**Task goal**
Take the lines of the data below from the very first through the line containing "potted plant: present" and output them exactly, pictures excluded.
Start of Block
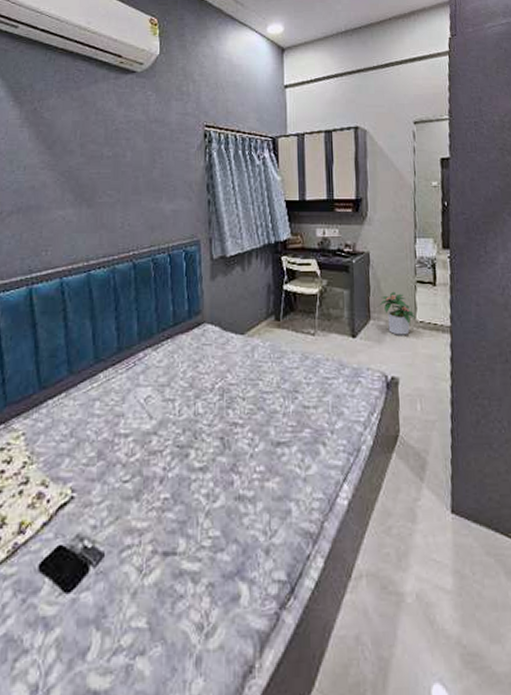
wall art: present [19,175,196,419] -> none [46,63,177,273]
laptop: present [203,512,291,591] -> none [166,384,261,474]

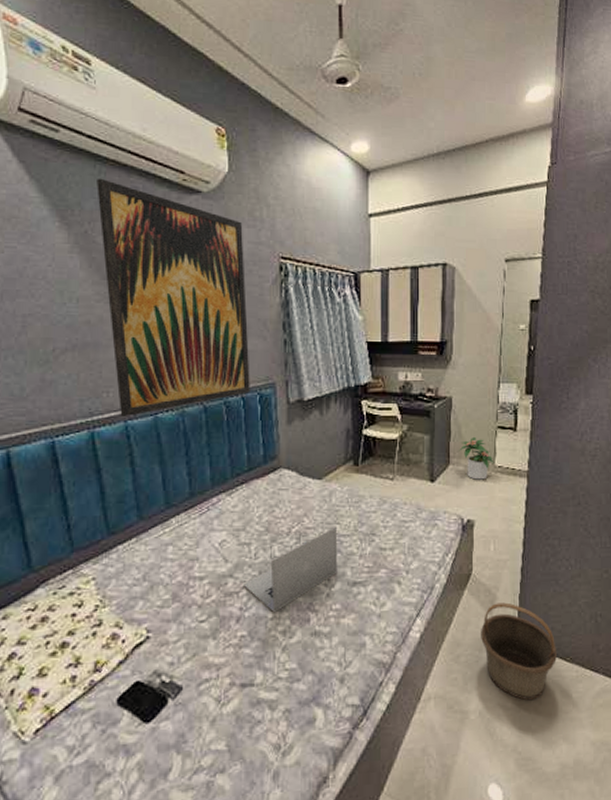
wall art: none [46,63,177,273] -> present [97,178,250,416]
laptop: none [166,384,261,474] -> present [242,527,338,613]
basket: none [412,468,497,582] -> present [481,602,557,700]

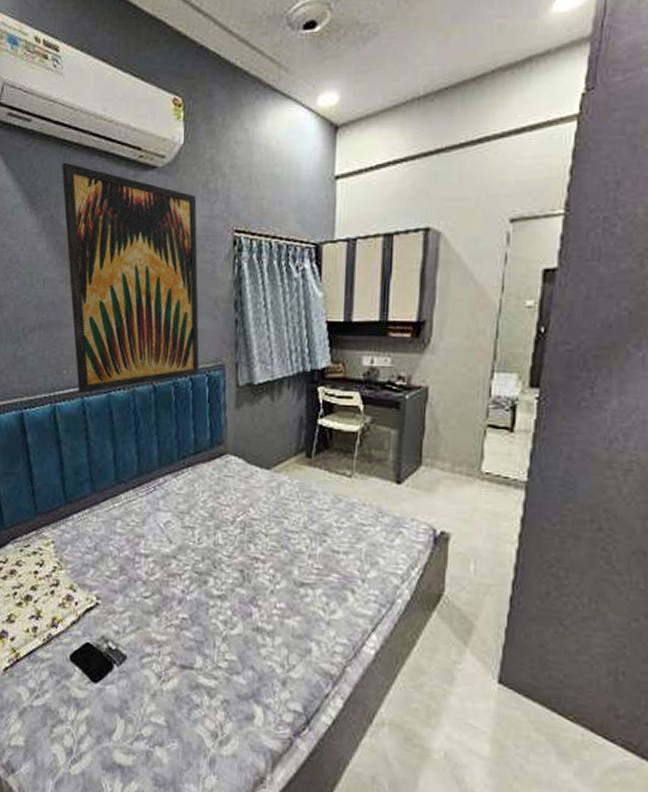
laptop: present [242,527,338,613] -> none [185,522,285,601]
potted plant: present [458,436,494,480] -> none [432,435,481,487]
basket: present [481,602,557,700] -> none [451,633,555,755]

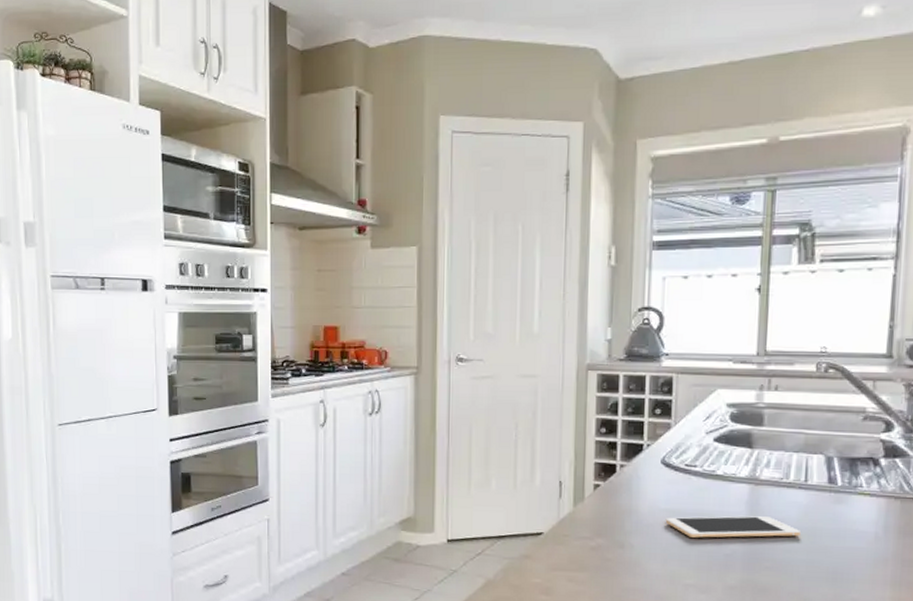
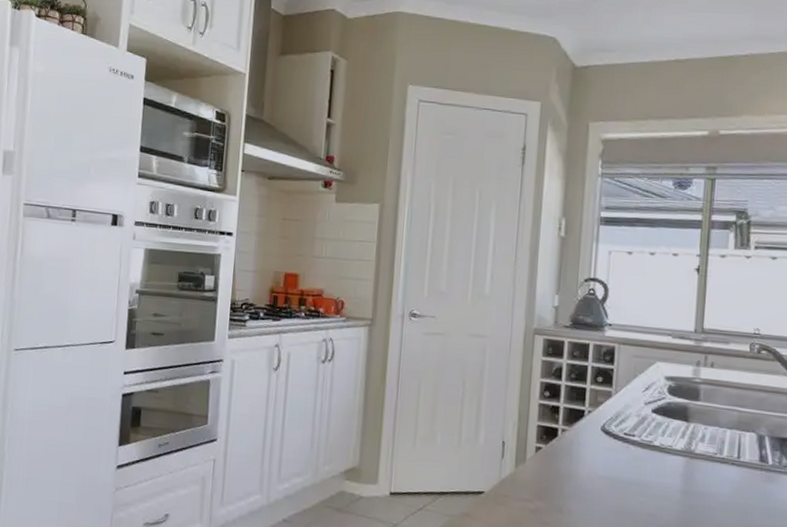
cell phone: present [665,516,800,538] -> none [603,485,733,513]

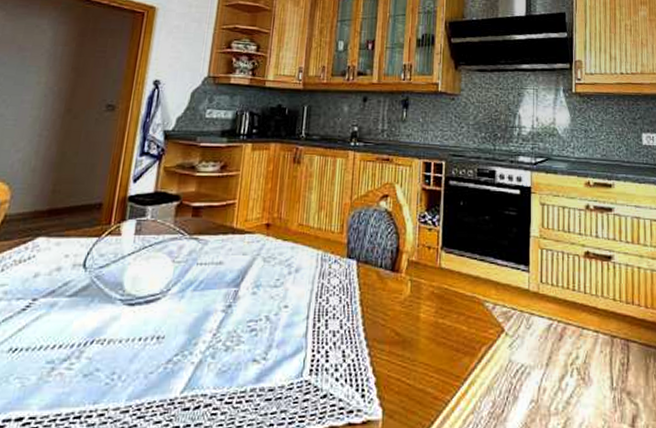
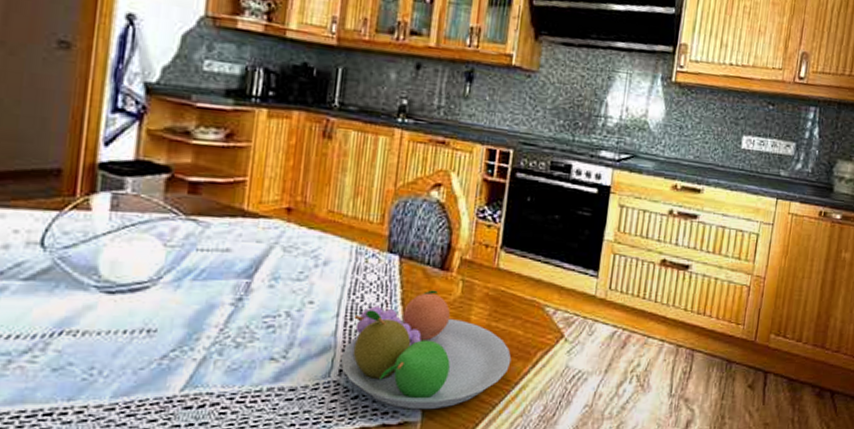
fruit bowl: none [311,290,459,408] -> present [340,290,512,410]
End of Block
**Task answer**
wall art: present [19,175,196,419] -> none [46,63,177,273]
laptop: present [203,512,291,591] -> none [166,384,261,474]

wall art: none [46,63,177,273] -> present [97,178,250,416]
laptop: none [166,384,261,474] -> present [242,527,338,613]
basket: none [412,468,497,582] -> present [481,602,557,700]

laptop: present [242,527,338,613] -> none [185,522,285,601]
potted plant: present [458,436,494,480] -> none [432,435,481,487]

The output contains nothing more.